Master Class: Secondary Color Palette

The Next Storm 6x8 Oil - Available

Scrub Oak 6x8 Oil - Available
Both of the above paintings were made with a limited palette of
Permanent Orange, Dioxazine Purple and Phthalo Green.


As we all know (or should know), a limited palette simplifies color-mixing and makes it easier to achieve color harmony.   When painters want a limited palette, many retreat to the split-primary palette, which consists of a warm and cool version of the primary colors, for a total of six colors.  If a painter wants to simplify life even more, he may choose just  three colors.  Often, these end up being red, yellow and blue.

But there are other possibilities.  What about a palette made up of secondary colors rather than the primaries?

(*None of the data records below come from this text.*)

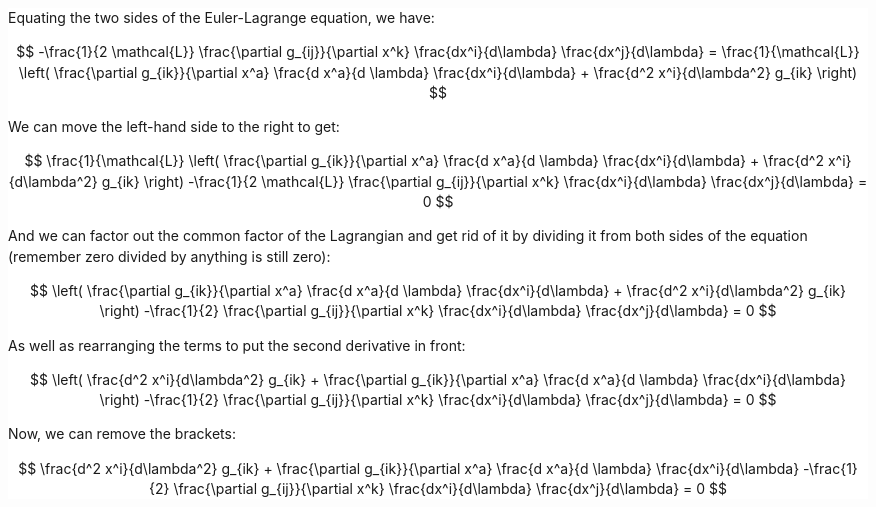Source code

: 
Equating the two sides of the Euler-Lagrange equation, we have:


$$
-\frac{1}{2 \mathcal{L}}
\frac{\partial g_{ij}}{\partial x^k} \frac{dx^i}{d\lambda} \frac{dx^j}{d\lambda} = 
\frac{1}{\mathcal{L}} \left(
\frac{\partial g_{ik}}{\partial x^a}
\frac{d x^a}{d \lambda} \frac{dx^i}{d\lambda} + \frac{d^2 x^i}{d\lambda^2} g_{ik}
\right)
$$


We can move the left-hand side to the right to get:


$$
\frac{1}{\mathcal{L}} \left(
\frac{\partial g_{ik}}{\partial x^a}
\frac{d x^a}{d \lambda} \frac{dx^i}{d\lambda} + \frac{d^2 x^i}{d\lambda^2} g_{ik}
\right) -\frac{1}{2 \mathcal{L}}
\frac{\partial g_{ij}}{\partial x^k} \frac{dx^i}{d\lambda} \frac{dx^j}{d\lambda} = 0
$$


And we can factor out the common factor of the Lagrangian and get rid of it by dividing it from both sides of the equation (remember zero divided by anything is still zero):


$$
\left(
\frac{\partial g_{ik}}{\partial x^a}
\frac{d x^a}{d \lambda} \frac{dx^i}{d\lambda} + \frac{d^2 x^i}{d\lambda^2} g_{ik}
\right) -\frac{1}{2}
\frac{\partial g_{ij}}{\partial x^k} \frac{dx^i}{d\lambda} \frac{dx^j}{d\lambda} = 0
$$


As well as rearranging the terms to put the second derivative in front:


$$
\left(
\frac{d^2 x^i}{d\lambda^2} g_{ik} + \frac{\partial g_{ik}}{\partial x^a} \frac{d x^a}{d \lambda} \frac{dx^i}{d\lambda}
\right) -\frac{1}{2}
\frac{\partial g_{ij}}{\partial x^k} \frac{dx^i}{d\lambda} \frac{dx^j}{d\lambda} = 0
$$


Now, we can remove the brackets:


$$
\frac{d^2 x^i}{d\lambda^2} g_{ik} + \frac{\partial g_{ik}}{\partial x^a} \frac{d x^a}{d \lambda} \frac{dx^i}{d\lambda}
 -\frac{1}{2}
\frac{\partial g_{ij}}{\partial x^k} \frac{dx^i}{d\lambda} \frac{dx^j}{d\lambda} = 0
$$
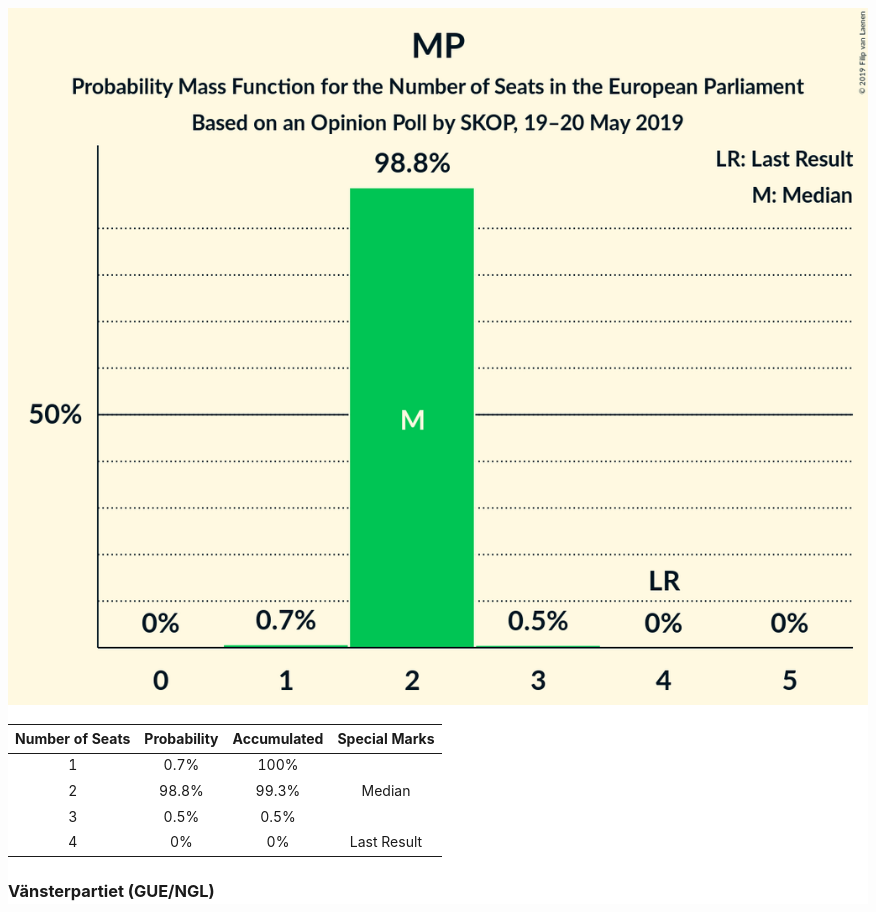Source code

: ![Graph with seats probability mass function not yet produced](2019-05-20-SKOP-coalitions-seats-pmf-mp.png "Seats Probability Mass Function")

| Number of Seats | Probability | Accumulated | Special Marks |
|:---------------:|:-----------:|:-----------:|:-------------:|
| 1 | 0.7% | 100% |  |
| 2 | 98.8% | 99.3% | Median |
| 3 | 0.5% | 0.5% |  |
| 4 | 0% | 0% | Last Result |

### Vänsterpartiet (GUE/NGL)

The secondary colors—orange, purple and green—each contain two primaries.  Orange contains yellow and red; purple, red and blue; green, blue and yellow.  It is possible to mix colors akin to the primaries from a secondary color palette.  Orange and purple give you a dull red; purple and green, a dull blue; green and orange, a very dark greenish yellow.  If you start off with rich, modern pigments, you can come up with some very natural-looking mixtures that are perfect for the landscape.

I've done some experimenting with this.  For my palette, I chose the following Gamblin colors:

  • Permanent orange (Monoacetelone, PO 62)
  • Dioxazine purple (Carbazol dioxazine, PV 23)
  • Phthalo green (Chlorinated copper phthalocyanine PG 7)
  • Titanitum-zinc white (Titanium dioxide, PW 6, and zinc oxide, PW 4)

I was really pleased with the mixtures I was able to mix.  I mixed "on the fly," that is, without pre-mixing colors.  One might mix versions of the primaries of these in advance—e.g. make a red from the orange and purple—but the quality of the primary varies depending on the proportions of the secondaries.  However, to show you what this looks like, I've mixed some samples below and have arranged them in color wheel-fashion.  (The secondaries sit at the corners of the triangle plus a swatch of the tint; the "primaries" mixed from secondaries, plus a tint, are along the sides of the triangle.)



With today's range of pigments, this idea allows for much experimentation.  It'd be interesting to see how another purple, say, manganese violet, would work rather than dioxazine purple.  (What's the difference between purple and violet?  That's grist for another blog post.)  And what about a split-secondary palette, in which you have a cool and a warm version of orange, purple and green?